Roma, svolta nel delitto Vannini: «Marco si poteva salvare». Tutta la famiglia Ciontoli accusata di omicidio

Roma, svolta nel delitto Vannini: «Marco si poteva salvare». Tutta la famiglia Ciontoli accusata di omicidio
di Emanuele Rossi
3 Minuti di Lettura
Giovedì 9 Novembre 2017, 08:15 - Ultimo aggiornamento: 12:50

«Marco Vannini poteva essere salvato». Lo hanno stabilito i medici nominati dalla Corte d'Assise di Roma, presieduta da Anna Argento e dal giudice a latere, Sandro Di Lorenzo. I professori Antonio Oliva, Francesco Alessandrini e Andrea Arcangeli, hanno depositato la perizia collegiale nella cancelleria del tribunale. Una relazione che potrebbe a questo punto inchiodare i Ciontoli, l'intera famiglia alla sbarra per omicidio volontario con dolo eventuale. Antonio, il capofamiglia, maresciallo della Marina con un ruolo nei servizi segreti, la sera del 17 maggio 2015, si è attribuito la responsabilità dello sparo che ha provocato la morte del giovane cerveterano 20enne. Ma nella villetta Ciontoli, in via De Gasperi a Ladispoli, c'erano tutti: la moglie Maria, la figlia Martina, fidanzata di Marco, l'altro figlio Federico e la sua fidanzata Viola Giorgini, quest'ultima imputata solo per omissione di soccorso. Nessuno ha chiamato in tempo utile i soccorsi dopo che il povero Marco era stato ferito nel bagno con una calibro nove a canna corta. Il proiettile aveva già trapassato polmone e cuore mentre il ragazzo soffriva e gridava chiamando la mamma.
Urla che si sentono nelle registrazioni telefoniche dell'Ares, ascoltate anche nell'aula di tribunale in una delle udienze. I periti hanno confermato che «una tempestiva attivazione del corretto iter diagnostico-terapeutico si legge nella relazione - avrebbe garantito a Vannini l'accesso ad un livello adeguato di cure e contrastato l'insorgenza delle complicazioni postoperatorie o dello choc ipovolemico protratto, scongiurandone, con elevata probabilità, la morte».

BUGIE AL TELEFONO
Perciò, se i Ciontoli avessero correttamente informato il personale sanitario, «si sarebbe innescata una diversa e più rapida organizzazione dei soccorsi evidenzia la perizia finalizzata alla stabilizzazione delle condizioni cliniche del paziente ed il suo immediato trasferimento presso un ospedale per un intervento chirurgico». I periti sostengono che «tale intervento, applicato ad un paziente giovane, con funzioni vitali relativamente stabili, che ne hanno sostenuto la vitalità per almeno 3 ore dal momento del ferimento, nonostante il mancato accesso al livello di cure adeguato avrebbe avuto, con ottime probabilità a breve termine, un impatto altamente positivo per restare in vita». Soddisfatti i legali dei Vannini. «E' la conferma definitiva che la famiglia Ciontoli avrebbe potuto salvare Marco. dice Celestino Gnazi - E invece è stato trattato con una crudeltà inimmaginabile.
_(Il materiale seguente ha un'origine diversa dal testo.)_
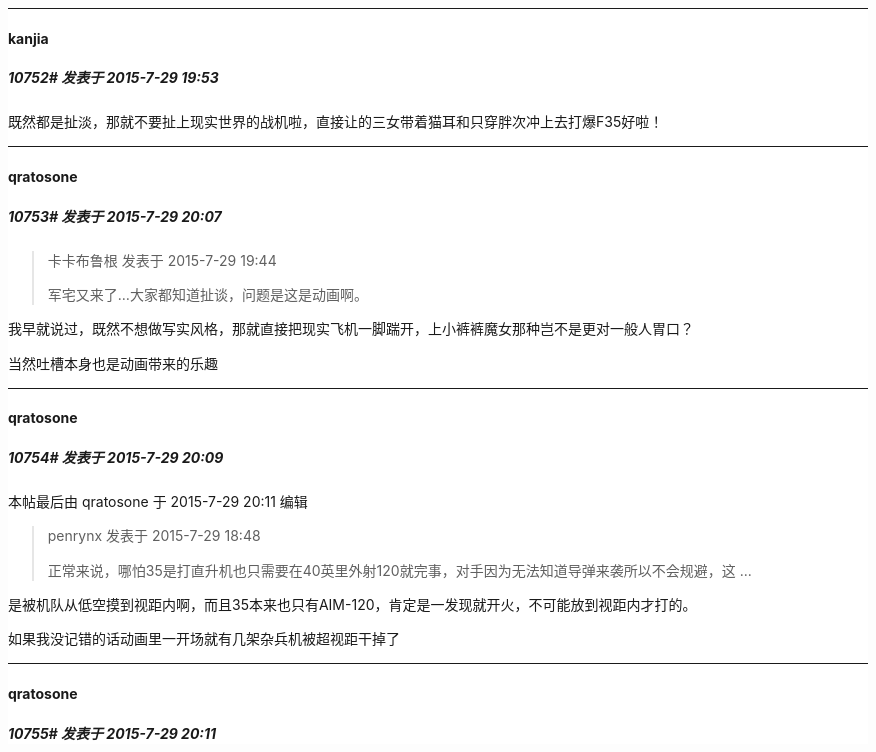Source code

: 




-----

####  kanjia  
##### 10752#       发表于 2015-7-29 19:53




既然都是扯淡，那就不要扯上现实世界的战机啦，直接让的三女带着猫耳和只穿胖次冲上去打爆F35好啦！







-----

####  qratosone  
##### 10753#       发表于 2015-7-29 20:07



<blockquote>卡卡布鲁根 发表于 2015-7-29 19:44

军宅又来了…大家都知道扯谈，问题是这是动画啊。</blockquote>
我早就说过，既然不想做写实风格，那就直接把现实飞机一脚踹开，上小裤裤魔女那种岂不是更对一般人胃口？

当然吐槽本身也是动画带来的乐趣







-----

####  qratosone  
##### 10754#       发表于 2015-7-29 20:09



 本帖最后由 qratosone 于 2015-7-29 20:11 编辑 
<blockquote>penrynx 发表于 2015-7-29 18:48

正常来说，哪怕35是打直升机也只需要在40英里外射120就完事，对手因为无法知道导弹来袭所以不会规避，这 ...</blockquote>
是被机队从低空摸到视距内啊，而且35本来也只有AIM-120，肯定是一发现就开火，不可能放到视距内才打的。

如果我没记错的话动画里一开场就有几架杂兵机被超视距干掉了







-----

####  qratosone  
##### 10755#       发表于 2015-7-29 20:11

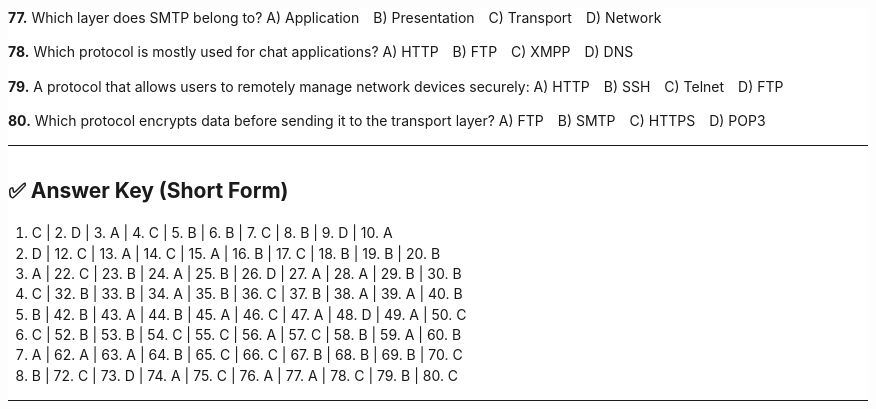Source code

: **77.** Which layer does SMTP belong to?
A) Application B) Presentation C) Transport D) Network

**78.** Which protocol is mostly used for chat applications?
A) HTTP B) FTP C) XMPP D) DNS

**79.** A protocol that allows users to remotely manage network devices securely:
A) HTTP B) SSH C) Telnet D) FTP

**80.** Which protocol encrypts data before sending it to the transport layer?
A) FTP B) SMTP C) HTTPS D) POP3

---
## ✅ Answer Key (Short Form)

1. C | 2. D | 3. A | 4. C | 5. B | 6. B | 7. C | 8. B | 9. D | 10. A
2. D | 12. C | 13. A | 14. C | 15. A | 16. B | 17. C | 18. B | 19. B | 20. B
3. A | 22. C | 23. B | 24. A | 25. B | 26. D | 27. A | 28. A | 29. B | 30. B
4. C | 32. B | 33. B | 34. A | 35. B | 36. C | 37. B | 38. A | 39. A | 40. B
5. B | 42. B | 43. A | 44. B | 45. A | 46. C | 47. A | 48. D | 49. A | 50. C
6. C | 52. B | 53. B | 54. C | 55. C | 56. A | 57. C | 58. B | 59. A | 60. B
7. A | 62. A | 63. A | 64. B | 65. C | 66. C | 67. B | 68. B | 69. B | 70. C
8. B | 72. C | 73. D | 74. A | 75. C | 76. A | 77. A | 78. C | 79. B | 80. C

---


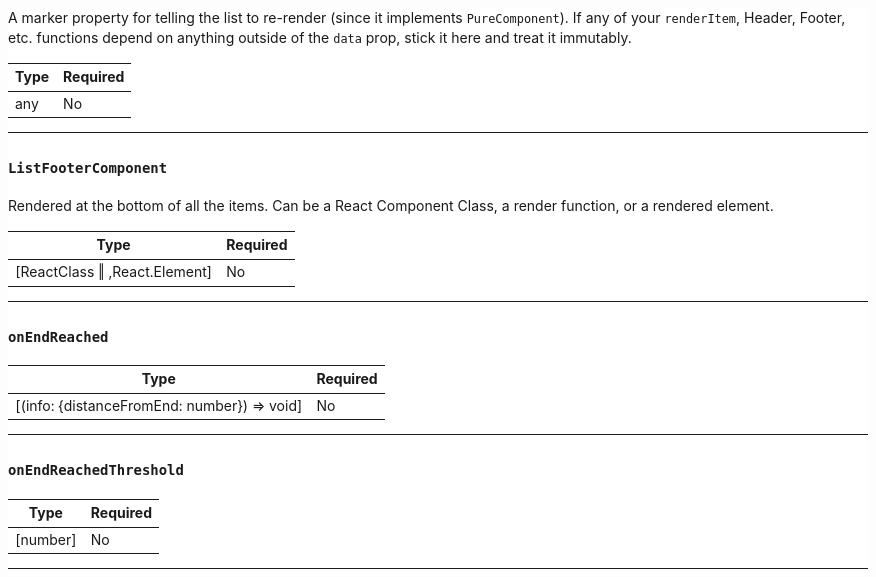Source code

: A marker property for telling the list to re-render (since it implements `PureComponent`). If
any of your `renderItem`, Header, Footer, etc. functions depend on anything outside of the
`data` prop, stick it here and treat it immutably.

| Type | Required |
| - | - |
| any | No |




---

### `ListFooterComponent`

Rendered at the bottom of all the items. Can be a React Component Class, a render function, or
a rendered element.

| Type | Required |
| - | - |
| [ReactClass<any> ‖ ,React.Element<any>] | No |




---

### `onEndReached`



| Type | Required |
| - | - |
| [(info: {distanceFromEnd: number}) => void] | No |




---

### `onEndReachedThreshold`



| Type | Required |
| - | - |
| [number] | No |




---

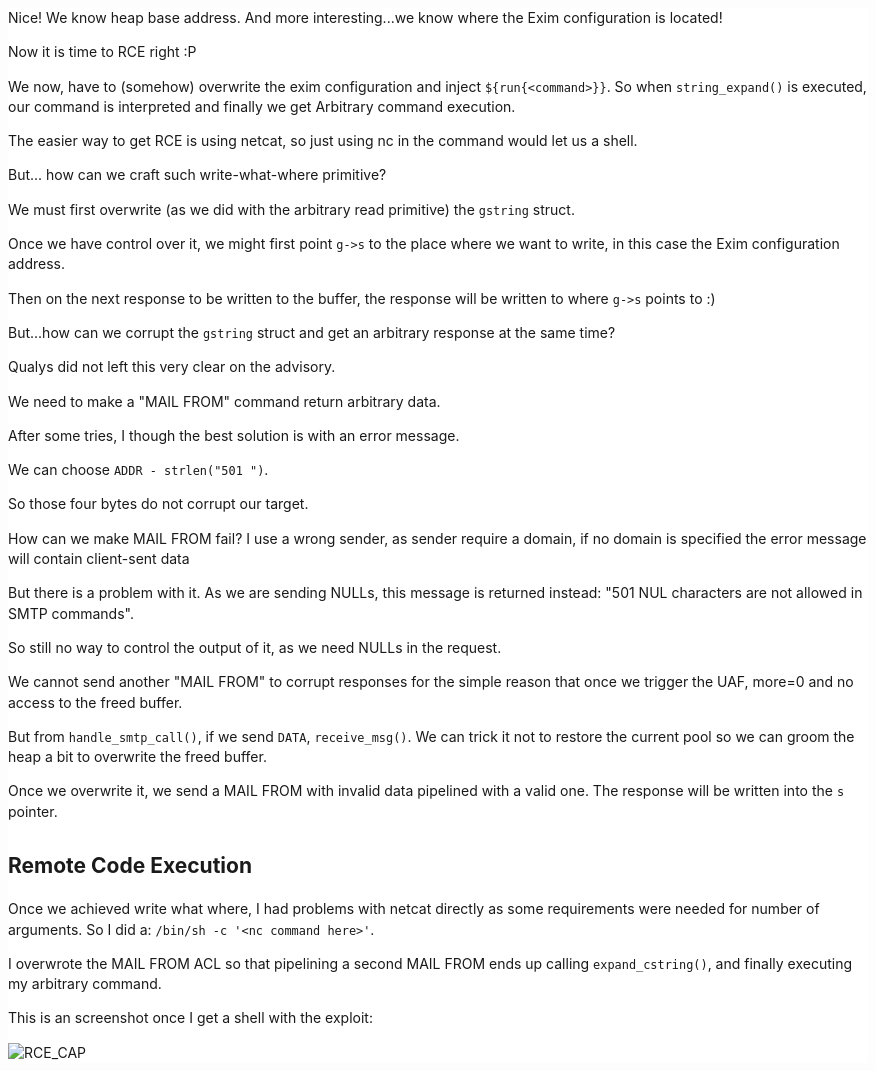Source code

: Nice! We know heap base address. And more interesting...we know where the Exim configuration is located!

Now it is time to RCE right :P

We now, have to (somehow) overwrite the exim configuration and inject `${run{<command>}}`. So when `string_expand()` is executed, our command is interpreted and finally we get Arbitrary command execution.

The easier way to get RCE is using netcat, so just using nc in the command would let us a shell.

But... how can we craft such write-what-where primitive?

We must first overwrite (as we did with the arbitrary read primitive) the `gstring` struct.

Once we have control over it, we might first point `g->s` to the place where we want to write, in this case the Exim configuration address.

Then on the next response to be written to the buffer, the response will be written to where `g->s` points to :)

But...how can we corrupt the `gstring` struct and get an arbitrary response at the same time?

Qualys did not left this very clear on the advisory.

We need to make a "MAIL FROM" command return arbitrary data.

After some tries, I though the best solution is with an error message.

We can choose `ADDR - strlen("501 ")`.

So those four bytes do not corrupt our target.

How can we make MAIL FROM fail? I use a wrong sender, as sender require a domain, if no domain is specified the error message will contain client-sent data

But there is a problem with it. As we are sending NULLs, this message is returned instead: "501 NUL characters are not allowed in SMTP commands".

So still no way to control the output of it, as we need NULLs in the request.

We cannot send another "MAIL FROM" to corrupt responses for the simple reason that once we trigger the UAF, more=0 and no access to the freed buffer.

But from `handle_smtp_call()`, if we send `DATA`, `receive_msg()`. We can trick it not to restore the current pool so we can groom the heap a bit to overwrite the freed buffer.

Once we overwrite it, we send a MAIL FROM with invalid data pipelined with a valid one. The response will be written into the `s` pointer.

## Remote Code Execution

Once we achieved write what where, I had problems with netcat directly as some requirements were needed for number of arguments. So I did a: `/bin/sh -c '<nc command here>'`.

I overwrote the MAIL FROM ACL so that pipelining a second MAIL FROM ends up calling `expand_cstring()`, and finally executing my arbitrary command.

This is an screenshot once I get a shell with the exploit:

![RCE_CAP](https://i.imgur.com/sK0QAq0.png)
Spero che i giudici ne tengano conto quando infliggeranno le condanne. La famiglia Vannini, dopo i silenzi ingiuriosi degli imputati, ha dovuto assistere alle loro difese contro l'evidenza e la ragionevolezza ed ora spera in una conclusione processuale rapida e giusta». Federico e la mamma chiamano il 118 dopo lo sparo. Omettono di dire che Marco è stato colpito da una pistola. La richiesta di aiuto è annullata.

LA MAMMA: ORA PAGHINO
Passa mezz'ora e richiamano il 118. Parla al telefono Antonio Ciontoli: «Si è ferito con un pettine - dice a un'operatrice Ares ha avuto uno spavento». Arriva l'ambulanza ma solo all'1 di notte gli operatori sanitari vengono informati della verità. Il cuore di Marco dopo l'agonia si ferma alle 3.10. Ciontoli ha detto ai giudici di aver premuto il grilletto «per fare uno scherzo». Marina Conte, la mamma, è disperata: «Una parte di me è sollevata per l'esito della perizia ma ho anche la consapevolezza, per l'ennesima volta, che mio figlio poteva essere salvato. Per quanto mi riguarda il processo ora è finito. Paghino per quello che hanno fatto, ognuno secondo le proprie responsabilità: erano tutti maggiorenni in quella casa e avevano il telefonino. Avrebbero potuto salvarlo».